# Re: st: sample selection (-gsample) in stata

 From Steven Samuels To statalist@hsphsun2.harvard.edu Subject Re: st: sample selection (-gsample) in stata Date Wed, 6 Jul 2011 13:30:17 -0500

" go with the simplest design that you do understand."

I meant "go with the best design, PPS or not, that you do understand."

Steve

Shikha Sinha:

Your design is confusing to me. You want to select 100 companies from 800 (plan unstated), stratified by city and company type; then you want to sample 25 companies PPS from these, but still select companies from each city and of each type in each city.

Because of the first-phase selection, the probabilities for the final 25 will not be proportional to size for the original population. (You must multiply the first- and second-phase probabilities.) So you will lose most of the value of PPS sampling.  To get 25 companies (where did this number come from?)  only a design that drew 1 or 2 companies PPS from each of the 20 strata would work. But this design would provide no degrees of freedom for error in most strata; and so you could not estimate standard errors.

The choice of design for a complex survey depends on the purpose of the study; the information available for each company; and what you can afford. If PPS sampling is a good choice (usually, but not always, the case), then use it at the first selection phase. Surveys of business establishments often use size measures such as sales, tax revenues, numbers of employees. Often the lists with this information are out-of-date, and you must make some guesses for companies not on the list. (A side issue with PPS designs is that  -gsample- and other algorithms will fail if some companies in a stratum are too "big".)
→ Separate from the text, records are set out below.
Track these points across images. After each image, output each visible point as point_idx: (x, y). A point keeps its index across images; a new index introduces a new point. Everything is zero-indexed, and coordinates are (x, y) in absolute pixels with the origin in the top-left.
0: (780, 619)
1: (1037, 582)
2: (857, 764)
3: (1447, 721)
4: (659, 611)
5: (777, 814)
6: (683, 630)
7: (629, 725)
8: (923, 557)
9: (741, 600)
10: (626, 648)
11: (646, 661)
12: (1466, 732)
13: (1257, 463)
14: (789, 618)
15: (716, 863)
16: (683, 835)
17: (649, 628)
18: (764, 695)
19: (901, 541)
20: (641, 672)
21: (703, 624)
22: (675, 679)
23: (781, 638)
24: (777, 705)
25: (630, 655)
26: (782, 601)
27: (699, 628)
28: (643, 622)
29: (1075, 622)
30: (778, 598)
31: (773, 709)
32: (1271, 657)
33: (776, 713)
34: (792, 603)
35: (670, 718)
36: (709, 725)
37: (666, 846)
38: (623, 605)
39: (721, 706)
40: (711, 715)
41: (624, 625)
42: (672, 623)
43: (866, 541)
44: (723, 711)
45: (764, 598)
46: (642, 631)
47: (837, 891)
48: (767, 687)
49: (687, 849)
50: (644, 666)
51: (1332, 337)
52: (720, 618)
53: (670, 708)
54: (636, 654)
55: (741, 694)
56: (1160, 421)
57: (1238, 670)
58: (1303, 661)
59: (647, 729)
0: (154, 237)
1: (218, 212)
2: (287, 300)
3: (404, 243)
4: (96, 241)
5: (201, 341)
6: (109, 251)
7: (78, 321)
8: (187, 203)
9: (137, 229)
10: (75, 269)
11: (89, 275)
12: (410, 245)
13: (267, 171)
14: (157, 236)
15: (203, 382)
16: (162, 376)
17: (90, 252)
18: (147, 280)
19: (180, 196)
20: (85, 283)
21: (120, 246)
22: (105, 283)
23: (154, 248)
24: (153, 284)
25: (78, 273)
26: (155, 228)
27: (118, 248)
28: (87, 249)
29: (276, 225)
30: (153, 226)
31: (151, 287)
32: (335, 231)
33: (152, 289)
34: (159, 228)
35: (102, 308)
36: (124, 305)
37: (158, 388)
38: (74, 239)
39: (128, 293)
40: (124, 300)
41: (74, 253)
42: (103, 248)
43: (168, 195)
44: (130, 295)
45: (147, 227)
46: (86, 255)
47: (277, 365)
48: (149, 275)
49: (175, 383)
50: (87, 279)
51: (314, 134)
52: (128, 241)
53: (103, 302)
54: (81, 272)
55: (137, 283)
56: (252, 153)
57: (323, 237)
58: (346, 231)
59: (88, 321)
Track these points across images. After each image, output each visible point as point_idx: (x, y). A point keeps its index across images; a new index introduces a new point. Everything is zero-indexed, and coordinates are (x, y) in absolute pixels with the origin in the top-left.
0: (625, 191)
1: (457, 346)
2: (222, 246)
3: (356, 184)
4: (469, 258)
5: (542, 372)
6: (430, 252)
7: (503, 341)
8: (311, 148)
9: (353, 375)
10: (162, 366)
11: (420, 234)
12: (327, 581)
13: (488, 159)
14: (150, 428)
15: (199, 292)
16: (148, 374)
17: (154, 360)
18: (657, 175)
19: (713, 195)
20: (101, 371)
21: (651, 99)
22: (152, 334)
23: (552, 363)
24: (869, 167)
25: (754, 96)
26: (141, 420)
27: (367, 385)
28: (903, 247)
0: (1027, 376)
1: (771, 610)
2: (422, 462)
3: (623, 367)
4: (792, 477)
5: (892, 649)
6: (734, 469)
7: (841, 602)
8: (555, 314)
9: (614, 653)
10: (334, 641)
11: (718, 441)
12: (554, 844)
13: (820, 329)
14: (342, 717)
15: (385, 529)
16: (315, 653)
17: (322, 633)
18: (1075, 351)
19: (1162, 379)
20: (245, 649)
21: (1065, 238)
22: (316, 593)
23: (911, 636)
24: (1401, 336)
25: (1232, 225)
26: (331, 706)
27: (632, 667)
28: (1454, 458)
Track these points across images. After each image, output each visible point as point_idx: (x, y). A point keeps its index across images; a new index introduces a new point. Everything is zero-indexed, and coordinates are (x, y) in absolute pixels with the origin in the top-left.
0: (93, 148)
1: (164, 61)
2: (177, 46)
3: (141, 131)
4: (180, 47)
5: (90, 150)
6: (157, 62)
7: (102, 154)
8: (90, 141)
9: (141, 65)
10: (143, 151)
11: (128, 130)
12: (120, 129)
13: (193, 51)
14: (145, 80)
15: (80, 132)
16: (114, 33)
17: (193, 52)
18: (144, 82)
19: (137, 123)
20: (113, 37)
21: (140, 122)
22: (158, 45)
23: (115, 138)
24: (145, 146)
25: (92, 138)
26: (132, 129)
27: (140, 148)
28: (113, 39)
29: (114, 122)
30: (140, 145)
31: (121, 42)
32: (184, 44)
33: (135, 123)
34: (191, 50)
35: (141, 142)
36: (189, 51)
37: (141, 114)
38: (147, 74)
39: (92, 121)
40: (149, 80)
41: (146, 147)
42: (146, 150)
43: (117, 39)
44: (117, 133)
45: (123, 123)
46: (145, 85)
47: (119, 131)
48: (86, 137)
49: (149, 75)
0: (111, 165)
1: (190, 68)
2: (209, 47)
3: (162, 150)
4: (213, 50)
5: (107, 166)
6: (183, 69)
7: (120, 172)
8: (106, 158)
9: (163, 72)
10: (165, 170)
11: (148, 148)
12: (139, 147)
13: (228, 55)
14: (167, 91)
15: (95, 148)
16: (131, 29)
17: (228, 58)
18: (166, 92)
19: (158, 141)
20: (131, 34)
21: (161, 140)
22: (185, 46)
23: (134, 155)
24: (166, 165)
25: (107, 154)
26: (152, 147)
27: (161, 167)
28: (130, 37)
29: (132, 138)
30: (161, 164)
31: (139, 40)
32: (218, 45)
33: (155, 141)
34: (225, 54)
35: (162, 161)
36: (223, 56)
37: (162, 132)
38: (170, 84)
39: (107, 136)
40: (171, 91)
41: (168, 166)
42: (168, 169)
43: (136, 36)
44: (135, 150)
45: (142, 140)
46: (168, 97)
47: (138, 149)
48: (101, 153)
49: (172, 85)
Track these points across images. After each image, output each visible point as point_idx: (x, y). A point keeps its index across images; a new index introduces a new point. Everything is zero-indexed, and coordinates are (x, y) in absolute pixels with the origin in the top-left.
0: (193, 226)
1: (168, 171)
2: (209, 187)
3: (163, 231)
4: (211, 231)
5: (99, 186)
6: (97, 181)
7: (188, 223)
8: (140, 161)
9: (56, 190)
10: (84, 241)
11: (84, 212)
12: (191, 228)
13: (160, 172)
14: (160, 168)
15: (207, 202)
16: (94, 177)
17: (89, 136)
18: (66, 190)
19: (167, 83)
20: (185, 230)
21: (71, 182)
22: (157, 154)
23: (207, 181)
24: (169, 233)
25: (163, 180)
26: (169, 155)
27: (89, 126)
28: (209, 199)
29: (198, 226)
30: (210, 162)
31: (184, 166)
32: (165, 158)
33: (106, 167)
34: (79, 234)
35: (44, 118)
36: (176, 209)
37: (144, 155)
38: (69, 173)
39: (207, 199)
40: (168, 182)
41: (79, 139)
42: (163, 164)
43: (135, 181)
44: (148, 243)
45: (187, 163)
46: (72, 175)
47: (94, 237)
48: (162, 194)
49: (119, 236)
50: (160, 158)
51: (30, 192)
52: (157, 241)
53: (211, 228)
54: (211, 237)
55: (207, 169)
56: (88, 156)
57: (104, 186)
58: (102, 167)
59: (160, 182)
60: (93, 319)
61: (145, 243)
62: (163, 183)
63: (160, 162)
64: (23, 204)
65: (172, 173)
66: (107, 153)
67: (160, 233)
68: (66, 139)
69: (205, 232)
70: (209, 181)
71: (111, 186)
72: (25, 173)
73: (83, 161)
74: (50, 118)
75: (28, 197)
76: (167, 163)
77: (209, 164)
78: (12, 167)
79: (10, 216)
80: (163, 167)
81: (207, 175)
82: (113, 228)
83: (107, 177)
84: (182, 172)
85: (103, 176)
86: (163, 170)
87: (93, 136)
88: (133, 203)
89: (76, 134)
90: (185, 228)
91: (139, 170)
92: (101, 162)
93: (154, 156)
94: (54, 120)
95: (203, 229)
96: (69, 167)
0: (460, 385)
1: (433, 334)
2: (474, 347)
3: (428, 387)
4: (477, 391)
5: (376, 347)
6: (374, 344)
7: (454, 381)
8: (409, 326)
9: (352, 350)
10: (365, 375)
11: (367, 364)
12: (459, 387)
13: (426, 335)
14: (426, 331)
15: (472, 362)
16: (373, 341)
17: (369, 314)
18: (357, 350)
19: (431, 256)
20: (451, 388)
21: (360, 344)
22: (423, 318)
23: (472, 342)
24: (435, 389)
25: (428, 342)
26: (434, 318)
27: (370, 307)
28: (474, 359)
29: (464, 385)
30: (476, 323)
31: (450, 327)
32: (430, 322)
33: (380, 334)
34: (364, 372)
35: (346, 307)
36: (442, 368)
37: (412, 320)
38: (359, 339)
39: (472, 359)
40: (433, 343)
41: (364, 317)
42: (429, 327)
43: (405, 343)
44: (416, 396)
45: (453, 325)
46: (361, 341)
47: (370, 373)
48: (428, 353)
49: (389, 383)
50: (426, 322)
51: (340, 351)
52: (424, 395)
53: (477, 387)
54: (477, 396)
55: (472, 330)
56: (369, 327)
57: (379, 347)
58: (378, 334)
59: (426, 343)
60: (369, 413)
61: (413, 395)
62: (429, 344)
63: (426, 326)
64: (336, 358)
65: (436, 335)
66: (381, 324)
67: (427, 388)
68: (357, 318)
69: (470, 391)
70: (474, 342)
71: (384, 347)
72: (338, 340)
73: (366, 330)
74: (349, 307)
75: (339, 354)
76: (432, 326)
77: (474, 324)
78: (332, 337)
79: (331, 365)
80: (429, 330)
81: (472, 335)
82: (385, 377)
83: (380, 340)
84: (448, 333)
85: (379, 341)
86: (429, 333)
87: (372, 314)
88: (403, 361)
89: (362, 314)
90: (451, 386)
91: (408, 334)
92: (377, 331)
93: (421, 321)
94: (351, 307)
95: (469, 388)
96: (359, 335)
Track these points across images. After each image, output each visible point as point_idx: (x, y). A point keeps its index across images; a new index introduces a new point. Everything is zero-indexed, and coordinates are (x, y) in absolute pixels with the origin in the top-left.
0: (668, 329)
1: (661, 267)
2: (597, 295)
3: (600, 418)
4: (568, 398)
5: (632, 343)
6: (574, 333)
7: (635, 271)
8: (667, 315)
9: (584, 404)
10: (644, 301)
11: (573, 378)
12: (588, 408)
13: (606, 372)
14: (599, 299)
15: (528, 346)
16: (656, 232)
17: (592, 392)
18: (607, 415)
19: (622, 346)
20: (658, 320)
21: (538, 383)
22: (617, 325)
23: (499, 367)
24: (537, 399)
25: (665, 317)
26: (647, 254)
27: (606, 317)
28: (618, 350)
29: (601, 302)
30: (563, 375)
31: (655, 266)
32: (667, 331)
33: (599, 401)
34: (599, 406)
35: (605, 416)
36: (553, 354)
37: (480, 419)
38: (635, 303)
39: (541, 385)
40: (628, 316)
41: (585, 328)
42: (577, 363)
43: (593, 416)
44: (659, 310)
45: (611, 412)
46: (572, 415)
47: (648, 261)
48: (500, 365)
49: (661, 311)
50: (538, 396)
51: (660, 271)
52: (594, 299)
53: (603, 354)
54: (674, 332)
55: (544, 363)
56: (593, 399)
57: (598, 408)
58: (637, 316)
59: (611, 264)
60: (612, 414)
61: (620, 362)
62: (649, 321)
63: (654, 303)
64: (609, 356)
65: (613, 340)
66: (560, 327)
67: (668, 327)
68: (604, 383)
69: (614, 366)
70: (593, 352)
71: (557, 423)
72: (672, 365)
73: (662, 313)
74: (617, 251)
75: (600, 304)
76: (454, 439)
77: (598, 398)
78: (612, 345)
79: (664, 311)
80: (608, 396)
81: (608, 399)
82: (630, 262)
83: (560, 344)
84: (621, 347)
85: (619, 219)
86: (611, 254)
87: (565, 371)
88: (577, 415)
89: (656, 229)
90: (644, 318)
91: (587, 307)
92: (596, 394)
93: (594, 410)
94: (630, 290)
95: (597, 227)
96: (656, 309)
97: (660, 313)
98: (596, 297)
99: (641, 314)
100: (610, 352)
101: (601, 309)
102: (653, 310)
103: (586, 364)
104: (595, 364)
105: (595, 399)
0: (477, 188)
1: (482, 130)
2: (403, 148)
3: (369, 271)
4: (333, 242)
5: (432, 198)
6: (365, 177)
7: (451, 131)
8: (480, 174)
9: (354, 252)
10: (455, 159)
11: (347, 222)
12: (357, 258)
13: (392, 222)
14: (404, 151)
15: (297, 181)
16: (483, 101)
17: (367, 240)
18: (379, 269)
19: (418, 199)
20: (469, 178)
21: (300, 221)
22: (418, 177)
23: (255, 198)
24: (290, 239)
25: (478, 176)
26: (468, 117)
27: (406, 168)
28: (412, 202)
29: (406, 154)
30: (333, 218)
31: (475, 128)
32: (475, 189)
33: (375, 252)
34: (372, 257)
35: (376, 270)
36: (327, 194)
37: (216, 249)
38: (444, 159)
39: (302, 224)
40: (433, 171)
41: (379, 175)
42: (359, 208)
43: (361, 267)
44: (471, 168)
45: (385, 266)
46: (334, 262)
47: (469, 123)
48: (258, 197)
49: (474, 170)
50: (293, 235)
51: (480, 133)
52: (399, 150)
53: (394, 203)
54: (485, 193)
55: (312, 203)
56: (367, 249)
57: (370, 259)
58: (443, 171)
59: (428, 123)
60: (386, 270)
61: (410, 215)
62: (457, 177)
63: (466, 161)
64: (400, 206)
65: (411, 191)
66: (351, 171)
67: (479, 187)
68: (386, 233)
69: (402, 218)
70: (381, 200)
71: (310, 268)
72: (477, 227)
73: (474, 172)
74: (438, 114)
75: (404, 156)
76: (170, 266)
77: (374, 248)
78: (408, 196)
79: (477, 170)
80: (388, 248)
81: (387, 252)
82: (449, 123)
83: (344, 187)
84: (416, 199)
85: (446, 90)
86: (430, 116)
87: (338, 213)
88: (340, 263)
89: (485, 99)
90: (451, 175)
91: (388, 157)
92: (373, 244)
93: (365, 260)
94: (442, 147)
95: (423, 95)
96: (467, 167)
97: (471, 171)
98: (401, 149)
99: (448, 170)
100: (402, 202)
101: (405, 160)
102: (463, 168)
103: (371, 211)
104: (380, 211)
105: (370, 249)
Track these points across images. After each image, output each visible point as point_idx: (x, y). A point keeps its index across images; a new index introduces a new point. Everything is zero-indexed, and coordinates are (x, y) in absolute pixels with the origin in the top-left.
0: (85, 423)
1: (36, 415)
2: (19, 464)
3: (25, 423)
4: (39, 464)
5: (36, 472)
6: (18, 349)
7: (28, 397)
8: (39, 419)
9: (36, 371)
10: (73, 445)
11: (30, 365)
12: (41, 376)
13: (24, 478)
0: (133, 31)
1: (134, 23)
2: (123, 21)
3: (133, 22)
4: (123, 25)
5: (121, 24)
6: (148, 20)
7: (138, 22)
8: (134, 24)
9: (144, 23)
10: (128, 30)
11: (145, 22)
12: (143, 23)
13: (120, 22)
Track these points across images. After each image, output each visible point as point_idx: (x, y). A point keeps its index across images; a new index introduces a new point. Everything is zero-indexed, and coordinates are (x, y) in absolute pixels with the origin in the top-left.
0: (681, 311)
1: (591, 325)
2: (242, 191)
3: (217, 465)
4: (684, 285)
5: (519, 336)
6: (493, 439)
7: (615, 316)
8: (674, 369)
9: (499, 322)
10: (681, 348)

As you are not familiar with PPS designs, I suggest that you consult someone experienced in this area. Failing that, go with the simplest design that you do understand. Study of a sampling text might lead you to some good ideas, for example Groves et al. (2009) Survey Methodology, Wiley; Sharon Lohr, 2009, Sampling: Design & Analysis. The best PPS examples are in WE Deming (1960) Sample Design in Business Research, Wiley (available in paperback now). Deming's examples are of replicated samples and he uses selection in paper zones to achieve PPS sampling. For problems with limited degrees of freedom, see Korn, Edward Lee, and Barry I Graubard. 1999. Analysis of Health Surveys. New York: Wiley. But note: it can be very dangerous to copy someone else's design if you do not understand it.

Steve
On Jul 5, 2011, at 4:48 PM, Shikha Sinha wrote:

Thanks Jann.
-gsample looks good, but I am still struggling. How do I calculate the size for -gsample. I want the select companies from each cities and of each type in each city.

Thanks, S

On Tue, Jun 28, 2011 at 12:59 PM, Joerg Luedicke <joerg.luedicke@gmail.com> wrote: Maybe -gsample- from Ben Jann might be helpful (-findit gsample-).

J.

On Tue, Jun 28, 2011 at 3:43 PM, Shikha Sinha <shikha.sinha414@gmail.com> wrote: Dear all,

My question is about sample selection in stata. I want to select 100 companies loated in 10 cities from an universe of 800 comapnies. My data structure is as below:

I want to select a sample of 25 companies from these 100, using probablity weights of slection i.e. Probability proportional to size. Is there any comand in stata. I have tried -sample but of no avail.